Research studies led by Dr. Shah, in collaboration with the United States Food and Drug Administration (FDA), have developed explainable AI and machine learning systems that learn from diverse and inclusive datasets for ethical clinical use and testing of experimental medicines. Real World Data (RWD) and Real World Evidence (RWE) are playing an increasing role in healthcare decisions to support innovative use of Electronic Health Records and other digital sources to benefit from experimental and existing treatments often tested on smaller cohorts of patients (Project and publication link). For example: phase 3 clinical trials evaluating new therapies and vaccines are among the most complex experiments performed in medicine on small numbers of eligible patients. Around 50% of phase 3 trials fail and in some cases lead to adverse events. This high failure rate also counteracts patients consenting to treatments by experimental therapies as the last resort discussed in a review co-authored by Dr. Shah in a Cell press journal (Publication link) . The FDA states that another significant challenge is the difficulty of predicting clinical results in a wider patient base in the real world vs. phase 3 randomized trials. Example of research projects, collaborations and resulting peer-reviewed publications led by Dr. Shah are listed.

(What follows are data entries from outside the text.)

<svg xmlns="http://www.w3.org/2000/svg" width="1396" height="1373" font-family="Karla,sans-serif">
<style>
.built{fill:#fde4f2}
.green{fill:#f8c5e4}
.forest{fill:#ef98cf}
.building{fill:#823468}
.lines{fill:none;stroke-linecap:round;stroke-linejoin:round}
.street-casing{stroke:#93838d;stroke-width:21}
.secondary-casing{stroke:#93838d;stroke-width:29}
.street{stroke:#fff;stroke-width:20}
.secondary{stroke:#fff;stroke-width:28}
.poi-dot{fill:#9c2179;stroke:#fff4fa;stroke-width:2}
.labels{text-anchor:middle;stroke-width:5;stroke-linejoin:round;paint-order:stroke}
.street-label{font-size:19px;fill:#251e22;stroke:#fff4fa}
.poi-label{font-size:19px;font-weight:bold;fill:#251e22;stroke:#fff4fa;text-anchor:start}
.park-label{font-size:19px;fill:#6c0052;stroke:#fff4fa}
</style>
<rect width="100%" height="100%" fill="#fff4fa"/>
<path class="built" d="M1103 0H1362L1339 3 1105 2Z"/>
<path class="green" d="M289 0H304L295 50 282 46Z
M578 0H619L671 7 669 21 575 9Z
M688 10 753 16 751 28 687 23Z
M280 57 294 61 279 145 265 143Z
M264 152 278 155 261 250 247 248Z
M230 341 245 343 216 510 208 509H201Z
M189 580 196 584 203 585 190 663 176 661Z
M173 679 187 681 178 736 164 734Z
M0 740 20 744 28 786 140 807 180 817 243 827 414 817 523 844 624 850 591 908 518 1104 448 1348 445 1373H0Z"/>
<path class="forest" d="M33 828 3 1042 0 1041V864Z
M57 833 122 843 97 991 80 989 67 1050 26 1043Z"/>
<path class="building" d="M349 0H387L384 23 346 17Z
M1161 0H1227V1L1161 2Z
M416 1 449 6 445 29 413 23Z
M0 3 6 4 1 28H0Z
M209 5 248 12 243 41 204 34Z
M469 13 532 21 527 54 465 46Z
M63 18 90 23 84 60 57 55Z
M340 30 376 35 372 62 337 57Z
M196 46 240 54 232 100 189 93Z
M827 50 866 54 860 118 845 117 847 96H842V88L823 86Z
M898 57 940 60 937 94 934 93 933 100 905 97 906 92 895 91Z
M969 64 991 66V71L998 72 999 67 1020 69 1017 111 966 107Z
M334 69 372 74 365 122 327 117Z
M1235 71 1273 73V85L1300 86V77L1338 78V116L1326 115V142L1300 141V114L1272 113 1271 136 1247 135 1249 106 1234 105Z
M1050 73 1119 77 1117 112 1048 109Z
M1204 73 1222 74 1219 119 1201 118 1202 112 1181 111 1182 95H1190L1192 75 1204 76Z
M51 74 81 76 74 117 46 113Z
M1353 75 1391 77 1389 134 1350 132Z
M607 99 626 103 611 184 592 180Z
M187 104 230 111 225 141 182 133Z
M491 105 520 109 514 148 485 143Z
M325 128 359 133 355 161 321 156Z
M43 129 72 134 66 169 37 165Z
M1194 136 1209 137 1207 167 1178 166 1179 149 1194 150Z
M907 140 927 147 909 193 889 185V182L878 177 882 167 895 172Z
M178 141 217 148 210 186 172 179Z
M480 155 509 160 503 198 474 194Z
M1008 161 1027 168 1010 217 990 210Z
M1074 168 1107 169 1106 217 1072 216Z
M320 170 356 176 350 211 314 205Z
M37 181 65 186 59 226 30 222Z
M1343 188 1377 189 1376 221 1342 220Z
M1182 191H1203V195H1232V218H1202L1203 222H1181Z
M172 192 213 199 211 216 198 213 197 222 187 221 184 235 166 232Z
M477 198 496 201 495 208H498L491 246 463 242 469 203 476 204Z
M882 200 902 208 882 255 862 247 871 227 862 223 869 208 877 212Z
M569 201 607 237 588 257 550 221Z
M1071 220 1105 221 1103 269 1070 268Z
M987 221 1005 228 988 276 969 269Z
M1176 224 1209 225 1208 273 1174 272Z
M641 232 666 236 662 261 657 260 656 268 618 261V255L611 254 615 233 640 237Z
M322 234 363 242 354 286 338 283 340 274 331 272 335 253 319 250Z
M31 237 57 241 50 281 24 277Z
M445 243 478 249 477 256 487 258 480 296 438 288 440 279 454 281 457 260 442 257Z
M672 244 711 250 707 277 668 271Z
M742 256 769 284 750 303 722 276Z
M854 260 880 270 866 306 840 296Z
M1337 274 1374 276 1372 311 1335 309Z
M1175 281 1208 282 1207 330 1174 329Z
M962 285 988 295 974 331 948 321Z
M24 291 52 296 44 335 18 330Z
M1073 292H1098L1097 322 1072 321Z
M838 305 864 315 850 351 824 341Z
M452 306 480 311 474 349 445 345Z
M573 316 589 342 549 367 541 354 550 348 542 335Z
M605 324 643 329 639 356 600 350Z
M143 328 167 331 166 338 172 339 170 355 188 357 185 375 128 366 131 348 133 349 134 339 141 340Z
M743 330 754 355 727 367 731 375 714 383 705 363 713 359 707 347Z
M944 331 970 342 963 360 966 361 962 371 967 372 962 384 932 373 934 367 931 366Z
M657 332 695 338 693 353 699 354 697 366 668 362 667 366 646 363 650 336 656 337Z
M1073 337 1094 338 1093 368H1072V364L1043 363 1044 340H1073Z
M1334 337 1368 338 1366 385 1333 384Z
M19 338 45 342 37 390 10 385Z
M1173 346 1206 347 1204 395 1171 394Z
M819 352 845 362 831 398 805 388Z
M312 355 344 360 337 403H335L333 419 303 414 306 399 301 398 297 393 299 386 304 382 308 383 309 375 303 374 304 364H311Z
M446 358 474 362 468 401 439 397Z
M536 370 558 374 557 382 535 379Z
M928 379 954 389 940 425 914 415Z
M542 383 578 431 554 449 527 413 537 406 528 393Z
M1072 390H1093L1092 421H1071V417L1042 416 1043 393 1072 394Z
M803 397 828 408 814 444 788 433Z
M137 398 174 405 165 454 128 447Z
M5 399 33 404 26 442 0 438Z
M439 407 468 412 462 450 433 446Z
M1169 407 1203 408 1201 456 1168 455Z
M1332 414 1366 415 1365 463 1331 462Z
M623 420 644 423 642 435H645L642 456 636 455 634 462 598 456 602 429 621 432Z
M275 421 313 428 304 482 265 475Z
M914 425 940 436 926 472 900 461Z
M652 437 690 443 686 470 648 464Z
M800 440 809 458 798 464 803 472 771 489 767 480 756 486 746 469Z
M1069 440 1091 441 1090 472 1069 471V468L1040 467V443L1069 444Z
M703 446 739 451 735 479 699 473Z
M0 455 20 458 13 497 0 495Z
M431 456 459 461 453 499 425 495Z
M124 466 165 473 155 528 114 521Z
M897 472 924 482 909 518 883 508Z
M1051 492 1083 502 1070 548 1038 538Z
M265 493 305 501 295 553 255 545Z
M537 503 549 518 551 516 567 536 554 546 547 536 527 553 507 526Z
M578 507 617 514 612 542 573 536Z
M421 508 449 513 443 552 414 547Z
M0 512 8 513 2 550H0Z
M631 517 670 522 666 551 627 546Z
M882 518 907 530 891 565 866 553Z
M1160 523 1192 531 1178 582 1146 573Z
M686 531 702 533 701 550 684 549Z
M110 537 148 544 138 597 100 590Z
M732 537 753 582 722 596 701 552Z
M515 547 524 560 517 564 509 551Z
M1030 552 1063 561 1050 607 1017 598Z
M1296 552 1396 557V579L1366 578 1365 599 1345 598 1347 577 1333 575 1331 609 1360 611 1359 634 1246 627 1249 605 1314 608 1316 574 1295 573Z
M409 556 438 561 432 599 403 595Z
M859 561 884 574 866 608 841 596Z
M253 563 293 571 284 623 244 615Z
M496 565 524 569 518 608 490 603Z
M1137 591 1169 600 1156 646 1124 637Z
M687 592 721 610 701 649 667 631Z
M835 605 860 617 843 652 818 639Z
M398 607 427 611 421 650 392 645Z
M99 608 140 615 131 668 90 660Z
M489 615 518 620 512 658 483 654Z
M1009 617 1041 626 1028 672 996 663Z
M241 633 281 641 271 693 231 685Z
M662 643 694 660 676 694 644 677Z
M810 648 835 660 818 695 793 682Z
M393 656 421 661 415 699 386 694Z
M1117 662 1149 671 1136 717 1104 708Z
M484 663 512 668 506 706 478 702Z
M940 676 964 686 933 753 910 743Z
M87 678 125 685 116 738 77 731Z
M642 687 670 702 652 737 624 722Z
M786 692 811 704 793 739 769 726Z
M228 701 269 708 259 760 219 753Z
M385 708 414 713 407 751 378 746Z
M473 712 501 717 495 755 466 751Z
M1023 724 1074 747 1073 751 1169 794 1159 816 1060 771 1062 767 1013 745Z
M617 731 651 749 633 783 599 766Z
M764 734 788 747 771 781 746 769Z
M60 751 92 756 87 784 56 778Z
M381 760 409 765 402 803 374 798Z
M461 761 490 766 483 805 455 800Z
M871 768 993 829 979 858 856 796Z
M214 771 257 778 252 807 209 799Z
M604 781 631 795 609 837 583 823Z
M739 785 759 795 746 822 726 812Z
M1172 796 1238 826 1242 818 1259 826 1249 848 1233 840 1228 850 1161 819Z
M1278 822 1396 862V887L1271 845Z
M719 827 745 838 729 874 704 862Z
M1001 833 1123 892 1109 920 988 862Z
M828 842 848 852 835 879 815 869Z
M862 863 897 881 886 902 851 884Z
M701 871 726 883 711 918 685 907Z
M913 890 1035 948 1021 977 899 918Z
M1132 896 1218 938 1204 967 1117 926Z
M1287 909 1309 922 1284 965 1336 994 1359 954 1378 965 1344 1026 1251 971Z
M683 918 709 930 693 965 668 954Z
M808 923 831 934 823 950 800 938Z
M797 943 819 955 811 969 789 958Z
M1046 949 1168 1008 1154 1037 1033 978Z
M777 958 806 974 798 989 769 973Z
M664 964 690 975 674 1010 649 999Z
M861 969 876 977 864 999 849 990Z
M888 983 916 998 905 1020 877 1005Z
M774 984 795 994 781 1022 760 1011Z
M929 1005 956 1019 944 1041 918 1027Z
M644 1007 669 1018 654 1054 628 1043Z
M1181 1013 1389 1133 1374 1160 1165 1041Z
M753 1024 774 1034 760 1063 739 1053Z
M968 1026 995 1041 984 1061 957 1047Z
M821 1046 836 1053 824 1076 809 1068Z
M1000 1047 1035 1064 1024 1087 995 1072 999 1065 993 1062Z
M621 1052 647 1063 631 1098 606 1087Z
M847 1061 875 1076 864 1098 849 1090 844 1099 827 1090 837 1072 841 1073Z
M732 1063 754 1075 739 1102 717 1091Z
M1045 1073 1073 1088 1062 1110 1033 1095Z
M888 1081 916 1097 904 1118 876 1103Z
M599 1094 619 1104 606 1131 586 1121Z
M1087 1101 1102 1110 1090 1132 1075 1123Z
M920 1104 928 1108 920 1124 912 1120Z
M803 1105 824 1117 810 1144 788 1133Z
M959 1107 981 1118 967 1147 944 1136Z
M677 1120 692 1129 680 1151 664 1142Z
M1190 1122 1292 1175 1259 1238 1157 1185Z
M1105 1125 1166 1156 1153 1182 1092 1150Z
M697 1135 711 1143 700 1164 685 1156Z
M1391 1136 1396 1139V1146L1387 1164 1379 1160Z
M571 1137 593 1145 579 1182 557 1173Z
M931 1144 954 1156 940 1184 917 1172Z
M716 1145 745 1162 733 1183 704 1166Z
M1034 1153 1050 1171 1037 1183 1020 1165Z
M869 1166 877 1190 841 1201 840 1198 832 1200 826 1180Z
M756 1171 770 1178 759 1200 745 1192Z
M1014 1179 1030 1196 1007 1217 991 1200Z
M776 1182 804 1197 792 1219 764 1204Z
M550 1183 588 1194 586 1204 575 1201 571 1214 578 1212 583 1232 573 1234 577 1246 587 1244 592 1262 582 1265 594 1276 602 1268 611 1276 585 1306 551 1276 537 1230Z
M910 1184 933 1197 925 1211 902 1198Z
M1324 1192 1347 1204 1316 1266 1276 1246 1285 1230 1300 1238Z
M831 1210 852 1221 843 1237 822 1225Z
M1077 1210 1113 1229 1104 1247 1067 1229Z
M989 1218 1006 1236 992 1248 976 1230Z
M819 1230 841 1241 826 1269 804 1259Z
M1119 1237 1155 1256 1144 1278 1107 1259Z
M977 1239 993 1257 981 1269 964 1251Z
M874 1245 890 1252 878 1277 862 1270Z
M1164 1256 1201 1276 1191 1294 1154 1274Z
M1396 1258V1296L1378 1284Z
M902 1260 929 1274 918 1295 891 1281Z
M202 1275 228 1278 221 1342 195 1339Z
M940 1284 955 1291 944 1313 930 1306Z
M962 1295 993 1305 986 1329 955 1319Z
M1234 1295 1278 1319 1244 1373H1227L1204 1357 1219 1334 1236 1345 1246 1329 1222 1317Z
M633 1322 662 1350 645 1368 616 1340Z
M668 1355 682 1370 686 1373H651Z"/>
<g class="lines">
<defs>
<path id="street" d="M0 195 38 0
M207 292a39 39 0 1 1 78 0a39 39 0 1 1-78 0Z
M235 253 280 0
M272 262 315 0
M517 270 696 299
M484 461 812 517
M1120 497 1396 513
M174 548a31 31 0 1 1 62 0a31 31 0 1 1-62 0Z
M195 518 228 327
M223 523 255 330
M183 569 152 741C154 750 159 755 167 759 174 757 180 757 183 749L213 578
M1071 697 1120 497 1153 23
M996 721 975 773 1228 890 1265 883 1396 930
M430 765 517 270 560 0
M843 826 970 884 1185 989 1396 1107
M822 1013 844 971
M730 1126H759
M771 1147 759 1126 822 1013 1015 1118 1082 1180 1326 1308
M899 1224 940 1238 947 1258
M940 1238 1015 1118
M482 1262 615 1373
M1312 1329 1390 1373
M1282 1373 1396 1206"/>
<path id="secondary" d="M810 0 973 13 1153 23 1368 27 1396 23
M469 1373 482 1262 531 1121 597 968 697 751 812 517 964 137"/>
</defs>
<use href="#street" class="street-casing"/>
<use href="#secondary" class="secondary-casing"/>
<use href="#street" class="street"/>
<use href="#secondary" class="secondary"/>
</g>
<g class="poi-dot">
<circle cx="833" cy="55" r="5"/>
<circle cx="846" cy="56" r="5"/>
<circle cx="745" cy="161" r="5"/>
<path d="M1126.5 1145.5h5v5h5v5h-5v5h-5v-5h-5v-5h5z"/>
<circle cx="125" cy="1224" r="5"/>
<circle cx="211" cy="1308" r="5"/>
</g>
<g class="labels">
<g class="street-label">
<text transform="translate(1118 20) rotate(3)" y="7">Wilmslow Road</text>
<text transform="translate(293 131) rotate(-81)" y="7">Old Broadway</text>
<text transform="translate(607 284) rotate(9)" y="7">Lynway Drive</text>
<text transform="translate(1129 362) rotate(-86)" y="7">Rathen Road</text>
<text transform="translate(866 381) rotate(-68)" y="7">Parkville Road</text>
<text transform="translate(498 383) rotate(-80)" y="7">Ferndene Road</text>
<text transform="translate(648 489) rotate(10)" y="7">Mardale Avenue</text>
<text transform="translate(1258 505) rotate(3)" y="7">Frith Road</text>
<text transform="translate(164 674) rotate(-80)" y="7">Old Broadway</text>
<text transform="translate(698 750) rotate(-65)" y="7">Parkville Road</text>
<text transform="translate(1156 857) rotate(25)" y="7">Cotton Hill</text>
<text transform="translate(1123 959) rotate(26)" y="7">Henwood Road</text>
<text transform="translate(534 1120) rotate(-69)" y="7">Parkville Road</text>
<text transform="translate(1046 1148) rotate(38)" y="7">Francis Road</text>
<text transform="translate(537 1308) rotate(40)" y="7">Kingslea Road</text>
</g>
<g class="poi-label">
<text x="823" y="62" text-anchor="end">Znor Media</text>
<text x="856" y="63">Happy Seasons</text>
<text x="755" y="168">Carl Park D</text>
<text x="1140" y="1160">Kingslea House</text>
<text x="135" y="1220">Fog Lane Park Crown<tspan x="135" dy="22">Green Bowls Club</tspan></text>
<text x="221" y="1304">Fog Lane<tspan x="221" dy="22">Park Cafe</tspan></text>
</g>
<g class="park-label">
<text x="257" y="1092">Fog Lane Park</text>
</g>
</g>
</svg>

- In a research study led by Dr. Shah novel and non-trivial reward functions for self-learning Reinforcement Learning (RL) algorithms for dose de-escalation studies during clinical trials to alleviate chemotherapy toxicity have been developed . These algorithms learn reward contribution from physician actions and patient states/health without future survival/outcomes information to solve fundamental problems in clinical development of medicines (Project and publication link).
- Dr. Shah is the lead Principal Investigator on the Memorandum of Understanding (MOU) 'Health 0.0' between MIT and the United States FDA signed to engender AI and ML research for computational medicine and clinical development. Research activities under this MOU focus on three key themes for development of next-generation medicines by adoption of digital evidence generated by AI and ML: (1) validation and modernizing the clinical trials process, (2) strategies for rational use of AI- and ML-driven learning from real-world data and evidence and, (3) regulatory framework to improve health outcomes for patients and oversight for integration, explanation, and de-risking of AI/ML digital analytics in medical care for patients. Key summary of this MOU was published as a perspective in Nature Digital Medicine (Publication link).
- In collaboration with regulatory agencies and clinical partners, a regulatory path for AI and ML software as a medical device and digital medicines developed by Dr. Shah and his laboratory has been initiated (Project and publication link, Presentation link). This research classifies, predicts and enriches novel digital endpoints to benefit patient health, eliminate adverse events, and improve outcomes. This work has significant impact on the ethical decisions facing patients and their families, and regulatory decisions for US FDA and European Medical Agency (Project and publication link).
- Dr. Shah, with collaborators from Harvard Medical School and biostatisticians, are investigating the use of observational RWD and RWE to supplement randomized data to train neural networks cognizant of causal inference.